So, the Vibewire e-Festival of Ideas is over. I really enjoyed the discussion over the past week, and I've just posted some final thoughts for what it's worth.
Our discussion of democracy and social dynamics reminds me of the work of French author Pierre Lévy. In his book Collective Intelligence, he suggests that
today, the most pressing political problem is not assuming power but increasing the strength of the people, or groups of people. Power results in loss. A shift has occurred, therefore, from democracy (from the Greek démos, people, and cratein, to command) to a state of demodynamics (Greek dunamis, force, strength). Demodynamics is based on molecular politics. It comes into being from the cycle of listening, expression, evaluation, organization, lateral connection, and emerging vision. It encourages real-time regulation, continuous cooperative apprenticeship, optimal enhancement of human qualities, and the exaltation of singularity. Demodynamics does not imply a sovereign people, one that is reified, fetishized, attached to a territory, identified by soil or blood, but a strong people, one perpetually engaged in the process of self-knowing and self-creation, a people in labor, a people yet to come. (87-88)

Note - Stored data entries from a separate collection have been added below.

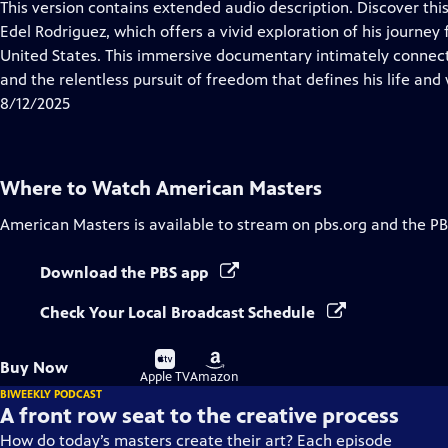
has
This version contains extended audio description. Discover thi
Closed
Edel Rodriguez, which offers a vivid exploration of his journey 
Captions
United States. This immersive documentary intimately connect
and the relentless pursuit of freedom that defines his life and
8/12/2025
Where to Watch
American Masters
American Masters
is available to stream on pbs.org and the PB
Download the PBS app
Check Your Local Broadcast Schedule
Buy
Buy
Buy Now
on
on
Apple TV
Amazon
BIWEEKLY PODCAST
A front row seat to the creative process
How do today’s masters create their art? Each episode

('Molecular politics' as he describes it is a kind of micro- or nanopolitics reaching deep into the grassroots, much like many of the projects we've talked about here.)
Sounds to me like a pretty good description of what we've discussed here! Anyway - this has been a really interesting discussion, and I've enjoyed taking part in it. Thanks, everyone, and see you around...
In fact, Collective Intelligence (which Henry Jenkins also uses quite substantially in his well-known book Convergence Culture) is very much worth reading in the context of produsage and post-national, post-party politics; it was an important input to my paper envisaging a produsage-based democratic model for the MiT5 conference last April.